In the case of Peloton, several themes emerge from its hiring and firing processes. Thanks to its growth and a certain “cool” factor, the company was able to quickly evolve its workforce. But the bumpy rollout of communications over the past week shows less attention could have been paid to laying off workers. Remote work makes this even more difficult, because relationships between colleagues have been interrupted or have never been established. And firing people leaves virtually little room for affirming or preserving a company’s culture.

After being unable to log into various work-related apps, employees said they woke up Tuesday morning to news of the CEO’s resignation and rumors of restructuring. That morning, human resources began notifying those who were part of the layoffs.
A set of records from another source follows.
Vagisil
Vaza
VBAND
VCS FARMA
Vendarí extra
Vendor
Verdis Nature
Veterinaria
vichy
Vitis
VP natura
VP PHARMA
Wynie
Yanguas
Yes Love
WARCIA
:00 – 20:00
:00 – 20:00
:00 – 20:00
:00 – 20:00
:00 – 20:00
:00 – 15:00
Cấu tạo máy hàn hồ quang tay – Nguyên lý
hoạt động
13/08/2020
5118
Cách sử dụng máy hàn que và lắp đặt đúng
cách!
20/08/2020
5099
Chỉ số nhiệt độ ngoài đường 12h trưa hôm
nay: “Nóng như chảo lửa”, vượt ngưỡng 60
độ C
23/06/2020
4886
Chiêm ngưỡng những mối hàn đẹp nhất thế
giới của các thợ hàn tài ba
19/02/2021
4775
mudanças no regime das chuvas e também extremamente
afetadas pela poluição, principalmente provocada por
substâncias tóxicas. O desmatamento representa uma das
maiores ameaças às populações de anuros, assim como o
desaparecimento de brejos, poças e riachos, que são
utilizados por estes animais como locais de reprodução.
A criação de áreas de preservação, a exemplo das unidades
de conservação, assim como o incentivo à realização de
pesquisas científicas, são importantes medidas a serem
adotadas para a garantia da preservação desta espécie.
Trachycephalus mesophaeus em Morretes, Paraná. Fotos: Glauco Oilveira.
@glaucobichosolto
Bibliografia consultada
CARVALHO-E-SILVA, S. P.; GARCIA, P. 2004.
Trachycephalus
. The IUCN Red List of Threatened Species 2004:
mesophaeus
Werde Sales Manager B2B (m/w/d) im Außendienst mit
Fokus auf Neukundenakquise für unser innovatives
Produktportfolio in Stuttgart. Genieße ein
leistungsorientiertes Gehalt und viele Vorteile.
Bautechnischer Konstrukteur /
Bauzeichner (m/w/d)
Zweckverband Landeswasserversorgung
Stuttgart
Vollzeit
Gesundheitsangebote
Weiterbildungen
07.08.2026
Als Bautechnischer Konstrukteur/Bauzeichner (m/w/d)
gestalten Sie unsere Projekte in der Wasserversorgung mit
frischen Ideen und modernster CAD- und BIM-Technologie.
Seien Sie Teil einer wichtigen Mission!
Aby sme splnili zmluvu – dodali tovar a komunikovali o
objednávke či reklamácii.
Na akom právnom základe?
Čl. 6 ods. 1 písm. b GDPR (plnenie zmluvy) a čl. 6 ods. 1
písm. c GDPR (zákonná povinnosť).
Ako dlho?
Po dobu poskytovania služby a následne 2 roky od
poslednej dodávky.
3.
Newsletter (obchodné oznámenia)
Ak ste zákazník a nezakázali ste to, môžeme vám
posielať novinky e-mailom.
“It was sudden, cold and scripted – and I’m still in shock,” a field operations employee (the people who deliver the bikes, set them up and show customers how to use them) told Insider. .
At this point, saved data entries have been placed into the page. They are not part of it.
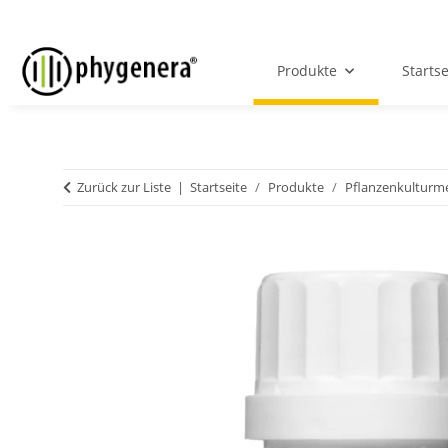
Produkte
Startse
Zurück zur Liste
Startseite
Produkte
Pflanzenkulturm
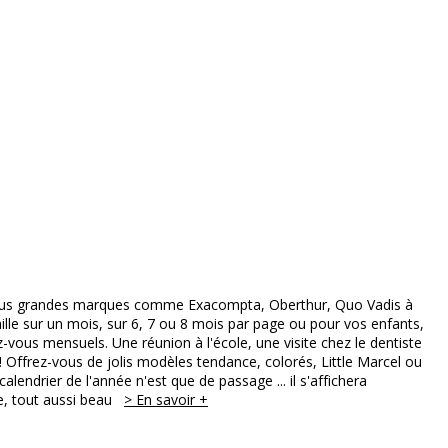
ivante
s plus grandes marques comme Exacompta, Oberthur, Quo Vadis à
ille sur un mois, sur 6, 7 ou 8 mois par page ou pour vos enfants,
z-vous mensuels. Une réunion à l'école, une visite chez le dentiste
! Offrez-vous de jolis modèles tendance, colorés, Little Marcel ou
endrier de l'année n'est que de passage ... il s'affichera
ée, tout aussi beau
> En savoir +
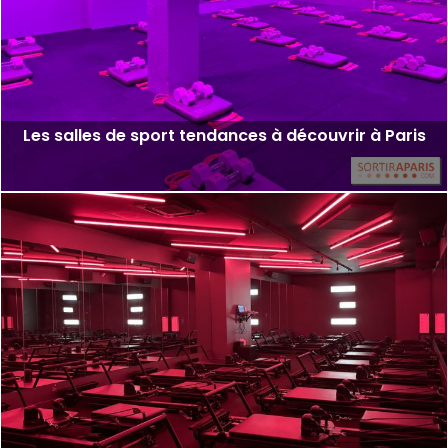
Les salles de sport tendances à découvrir à Paris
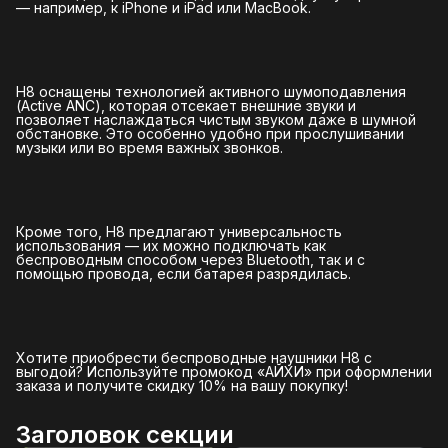
— например, к iPhone и iPad или MacBook.
H8 оснащены технологией активного шумоподавления
(Active ANC), которая отсекает внешние звуки и
позволяет наслаждаться чистым звуком даже в шумной
обстановке. Это особенно удобно при прослушивании
музыки или во время важных звонков.
Кроме того, H8 предлагают универсальность
использования — их можно подключать как
беспроводным способом через Bluetooth, так и с
помощью провода, если батарея разрядилась.
Хотите приобрести беспроводные наушники H8 с
выгодой? Используйте промокод «АЙХИ» при оформлении
заказа и получите скидку 10% на вашу покупку!
Заголовок секции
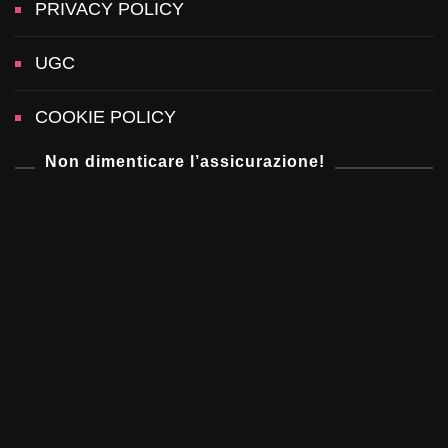
n
PRIVACY POLICY
UGC
COOKIE POLICY
Non dimenticare l’assicurazione!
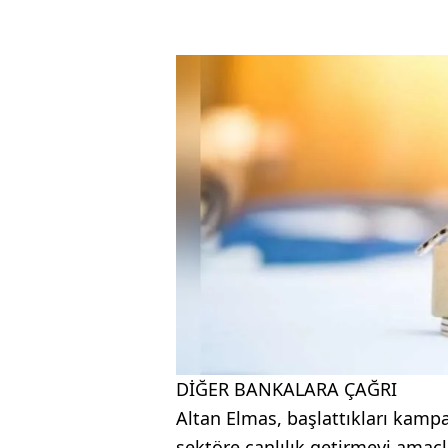
DİĞER BANKALARA ÇAĞRI
Altan Elmas, başlattıkları kam
sektöre canlılık getirmeyi amaçl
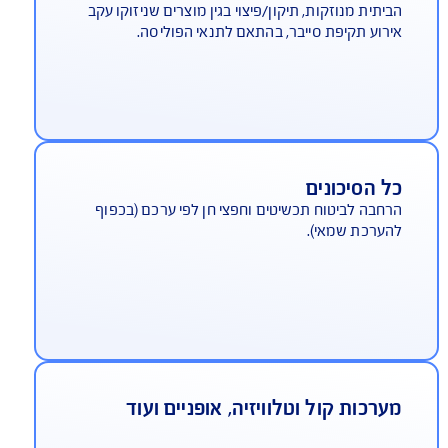
יטוח נזקי מים ושירותי חירום
קי צנרת, נזקי איטום ורטיבות, שירותי חירום לתקלות
נסטלציה
בת Cyber Assist
רחבה כוללת אבחון אירוע תקיפת סייבר, ניקוי הרשת
יתית מנוזקות, תיקון/פיצוי בגין מוצרים שניזוקו עקב
רוע תקיפת סייבר, בהתאם לתנאי הפוליסה.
“When I got the call, I could tell my manager was reading a script,” this person said. “Peloton really prides itself on transparency, but we felt like we had a complete lack of information about the status of the company.”
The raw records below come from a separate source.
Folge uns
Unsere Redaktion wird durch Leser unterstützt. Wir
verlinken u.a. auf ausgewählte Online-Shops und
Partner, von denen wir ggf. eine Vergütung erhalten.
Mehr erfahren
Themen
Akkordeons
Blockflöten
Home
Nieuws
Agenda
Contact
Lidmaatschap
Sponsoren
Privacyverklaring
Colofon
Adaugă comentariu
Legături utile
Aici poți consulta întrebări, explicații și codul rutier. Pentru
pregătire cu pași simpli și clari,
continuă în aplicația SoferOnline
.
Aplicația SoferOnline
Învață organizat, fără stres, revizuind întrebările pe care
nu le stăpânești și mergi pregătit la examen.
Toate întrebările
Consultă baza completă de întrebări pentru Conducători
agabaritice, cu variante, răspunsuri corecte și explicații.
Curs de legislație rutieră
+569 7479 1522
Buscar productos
The same pandemic in which Peloton faced unprecedented demand also did. In our tech-connected world, it’s very difficult to keep a layoff a secret. Transparency should have been the least Peloton workers expected from their employers, especially since Peloton had a history of impressive leadership in this area, such as its willingness to engage in difficult conversations from #BlackLivesMatter to #StopAsianHate, and her blog posts on how exercise is life-changing to the challenges of homeschooling.

Peloton’s stumble also made less sense given that the stigma attached to being laid off is diminishing. Going on Twitter or LinkedIn is almost a first step, both as a form of catharsis but also as a necessary way to let people know you’re open to the next thing.

The ease of sharing information led to another embarrassing moment for Peloton, as departing employees called Wednesday’s general meeting with the new CEO. The chat was peppered with comments such as: “I’m selling all my Peloton clothes to pay my bills!!!” and “It’s terribly deaf.”

Indeed. The meeting finally ended early.

This experience shows the need for companies to share more information with employees about the company’s financial health. There’s a reason employee meetings come alive whenever leaders share budget information, resource rationales, or new plans and initiatives.

Peloton’s own instructors preach eloquently on the connection between mental and physical health. Emotional well-being must be built into any layoff strategy, both for laid-off workers and those who remain.

Thus, we must plan for redundancies as carefully as recruitment, onboarding, retention and development. It’s not just about departing employees and maintaining goodwill; it’s about retaining the remaining talent. Over time, transparency can also help build a workforce that is more adaptable and aware of sudden needs to pivot or learn new skills.

Because the truth is, given the current uncertainty, companies laying off thousands of employees could find themselves back in the workforce within months, ready to hire again.